The process of healing from that relationship began when I decided to stop being a victim of my circumstances and get to work creating a plan of action to change the course of my life. There are moments in our lives when things happen that are beyond our control. Creating a game plan for gave me something else to focus on instead of my pain, hurt or the feeling of failure. My list allowed me to see a better future. In spite of the hard times I experienced in the first few years after my marriage ended, I knew I was progressing towards a specific goal. It was the fuel I needed to keep me going when I felt like giving up. I had to change my focus and my mindset. I started to see a brighter future instead of a negative present and I started to act like a survivor in the midst of feeling like a victim. It was a life changing decision.

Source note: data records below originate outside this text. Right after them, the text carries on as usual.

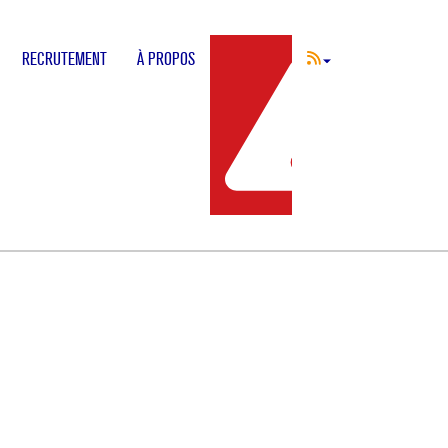
RECRUTEMENT
À PROPOS
INCIDENT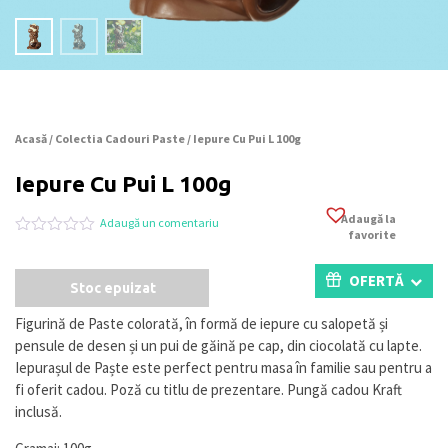
Acasă
/
Colectia Cadouri Paste
/ Iepure Cu Pui L 100g
Iepure Cu Pui L 100g
Adaugă la
Adaugă un comentariu
favorite
Evaluat
0
la
0
OFERTĂ
Stoc epuizat
din
5
pe
Figurină de Paste colorată, în formă de iepure cu salopetă și
baza
pensule de desen și un pui de găină pe cap, din ciocolată cu lapte.
a
evaluări
Iepurașul de Paște este perfect pentru masa în familie sau pentru a
de
fi oferit cadou. Poză cu titlu de prezentare. Pungă cadou Kraft
la
inclusă.
clienți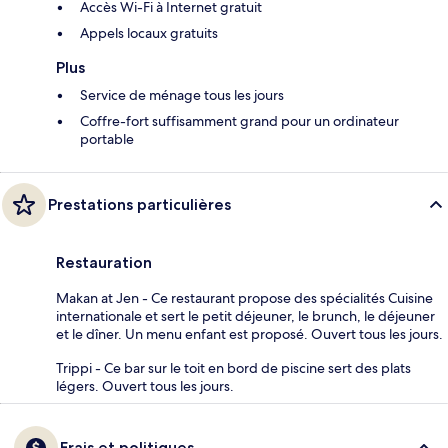
Accès Wi-Fi à Internet gratuit
Appels locaux gratuits
Plus
Service de ménage tous les jours
Coffre-fort suffisamment grand pour un ordinateur
portable
Prestations particulières
Restauration
Makan at Jen - Ce restaurant propose des spécialités Cuisine
internationale et sert le petit déjeuner, le brunch, le déjeuner
et le dîner. Un menu enfant est proposé. Ouvert tous les jours.
Trippi - Ce bar sur le toit en bord de piscine sert des plats
légers. Ouvert tous les jours.
Frais et politiques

It was during that time that I also began writing daily. Writing allowed me a daily purging of emotions. As an author, songwriter, and blogger it’s a part of my job, but journaling is the gift that I give to myself. It’s personal and private. It’s my daily “mental bath” where I wash off the mental and emotional dirt that attempts to cloud my mind and disrupt my focus. I work through my emotions through journaling, meditation and sometimes just a good cry. On the days, where I’m feeling weak or down, I look through my journals and I’m reminded that even in the midst of my brokenness, struggles, my hurt or confusion, the place where I am right now is just a bump on the road and the journey is far from over. After all, I can see how far I’ve already come through my own words.
The key to clearing out your mind is to change your focus from your pain and hurt to your triumph, victory and peace. What’s your life goal, what’s the vision you have for your life? Write it down someplace you can see it, or carry it with you as a reminder to stay focused on the finish line. I speak more about this in my post, "Manifest the Vision". Achieving mental clarity and balance in our thoughts is a practice that allows us to remain positive, hopeful and optimistic even in the midst of bad choices, decisions, mistakes, and pain.